§ What the task requires
Among the records that follow, find the line with "The provisions of" and the line with "120 100 80 60". Set down those lines and all lines between them exactly, without adding anything.

(Saved entries)
=== Begin Enclosure ===

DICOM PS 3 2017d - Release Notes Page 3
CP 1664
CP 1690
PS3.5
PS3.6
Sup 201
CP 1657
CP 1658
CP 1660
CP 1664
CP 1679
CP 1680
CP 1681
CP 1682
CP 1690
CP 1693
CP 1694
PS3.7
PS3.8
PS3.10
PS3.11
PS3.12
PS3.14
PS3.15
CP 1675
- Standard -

=== End Enclosure ===
=== Begin Enclosure ===

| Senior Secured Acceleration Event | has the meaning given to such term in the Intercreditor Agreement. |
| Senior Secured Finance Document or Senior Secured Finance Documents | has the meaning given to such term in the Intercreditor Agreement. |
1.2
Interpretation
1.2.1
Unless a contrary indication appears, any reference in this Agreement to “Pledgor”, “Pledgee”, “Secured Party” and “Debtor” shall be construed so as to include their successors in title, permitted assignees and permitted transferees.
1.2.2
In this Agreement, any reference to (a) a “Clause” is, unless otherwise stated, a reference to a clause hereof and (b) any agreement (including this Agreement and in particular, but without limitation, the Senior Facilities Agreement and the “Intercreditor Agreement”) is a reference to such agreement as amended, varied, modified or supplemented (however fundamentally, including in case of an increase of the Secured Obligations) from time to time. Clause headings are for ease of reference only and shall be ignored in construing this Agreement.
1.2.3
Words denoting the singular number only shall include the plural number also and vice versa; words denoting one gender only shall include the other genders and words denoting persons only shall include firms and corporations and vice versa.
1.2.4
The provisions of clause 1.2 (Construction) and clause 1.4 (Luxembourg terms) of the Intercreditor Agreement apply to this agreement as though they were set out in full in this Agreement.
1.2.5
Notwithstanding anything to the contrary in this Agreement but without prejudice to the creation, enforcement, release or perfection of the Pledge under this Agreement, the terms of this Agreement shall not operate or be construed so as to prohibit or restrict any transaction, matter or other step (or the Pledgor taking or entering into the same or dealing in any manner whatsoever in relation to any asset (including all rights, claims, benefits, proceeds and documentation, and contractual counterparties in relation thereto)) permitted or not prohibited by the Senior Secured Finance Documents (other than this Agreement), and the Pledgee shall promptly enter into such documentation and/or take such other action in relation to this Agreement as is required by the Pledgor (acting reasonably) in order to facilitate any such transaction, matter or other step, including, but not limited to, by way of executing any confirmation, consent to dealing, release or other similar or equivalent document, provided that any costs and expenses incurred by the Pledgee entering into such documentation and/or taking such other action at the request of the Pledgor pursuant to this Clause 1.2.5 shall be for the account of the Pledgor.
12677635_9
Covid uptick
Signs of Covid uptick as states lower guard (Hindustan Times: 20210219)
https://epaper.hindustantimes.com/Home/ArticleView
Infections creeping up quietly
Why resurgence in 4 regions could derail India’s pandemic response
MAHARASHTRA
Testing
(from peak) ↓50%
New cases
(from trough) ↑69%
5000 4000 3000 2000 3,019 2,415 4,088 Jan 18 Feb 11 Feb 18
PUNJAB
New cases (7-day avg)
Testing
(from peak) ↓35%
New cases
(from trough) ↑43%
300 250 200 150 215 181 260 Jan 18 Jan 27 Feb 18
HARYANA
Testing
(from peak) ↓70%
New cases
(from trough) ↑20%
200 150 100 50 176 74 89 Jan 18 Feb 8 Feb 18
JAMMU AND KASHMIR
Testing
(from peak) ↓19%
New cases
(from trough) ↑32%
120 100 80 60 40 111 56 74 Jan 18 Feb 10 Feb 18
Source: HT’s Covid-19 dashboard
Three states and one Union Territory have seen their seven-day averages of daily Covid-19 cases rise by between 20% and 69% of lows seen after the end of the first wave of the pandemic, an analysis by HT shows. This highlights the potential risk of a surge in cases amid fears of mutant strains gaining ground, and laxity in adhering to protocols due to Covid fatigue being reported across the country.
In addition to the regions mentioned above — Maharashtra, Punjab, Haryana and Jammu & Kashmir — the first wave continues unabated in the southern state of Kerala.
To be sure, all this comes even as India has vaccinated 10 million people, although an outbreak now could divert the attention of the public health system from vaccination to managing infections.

=== End Enclosure ===

§ Result of the exercise
The provisions of clause 1.2 (Construction) and clause 1.4 (Luxembourg terms) of the Intercreditor Agreement apply to this agreement as though they were set out in full in this Agreement.
1.2.5
Notwithstanding anything to the contrary in this Agreement but without prejudice to the creation, enforcement, release or perfection of the Pledge under this Agreement, the terms of this Agreement shall not operate or be construed so as to prohibit or restrict any transaction, matter or other step (or the Pledgor taking or entering into the same or dealing in any manner whatsoever in relation to any asset (including all rights, claims, benefits, proceeds and documentation, and contractual counterparties in relation thereto)) permitted or not prohibited by the Senior Secured Finance Documents (other than this Agreement), and the Pledgee shall promptly enter into such documentation and/or take such other action in relation to this Agreement as is required by the Pledgor (acting reasonably) in order to facilitate any such transaction, matter or other step, including, but not limited to, by way of executing any confirmation, consent to dealing, release or other similar or equivalent document, provided that any costs and expenses incurred by the Pledgee entering into such documentation and/or taking such other action at the request of the Pledgor pursuant to this Clause 1.2.5 shall be for the account of the Pledgor.
12677635_9
Covid uptick
Signs of Covid uptick as states lower guard (Hindustan Times: 20210219)
https://epaper.hindustantimes.com/Home/ArticleView
Infections creeping up quietly
Why resurgence in 4 regions could derail India’s pandemic response
MAHARASHTRA
Testing
(from peak) ↓50%
New cases
(from trough) ↑69%
5000 4000 3000 2000 3,019 2,415 4,088 Jan 18 Feb 11 Feb 18
PUNJAB
New cases (7-day avg)
Testing
(from peak) ↓35%
New cases
(from trough) ↑43%
300 250 200 150 215 181 260 Jan 18 Jan 27 Feb 18
HARYANA
Testing
(from peak) ↓70%
New cases
(from trough) ↑20%
200 150 100 50 176 74 89 Jan 18 Feb 8 Feb 18
JAMMU AND KASHMIR
Testing
(from peak) ↓19%
New cases
(from trough) ↑32%
120 100 80 60 40 111 56 74 Jan 18 Feb 10 Feb 18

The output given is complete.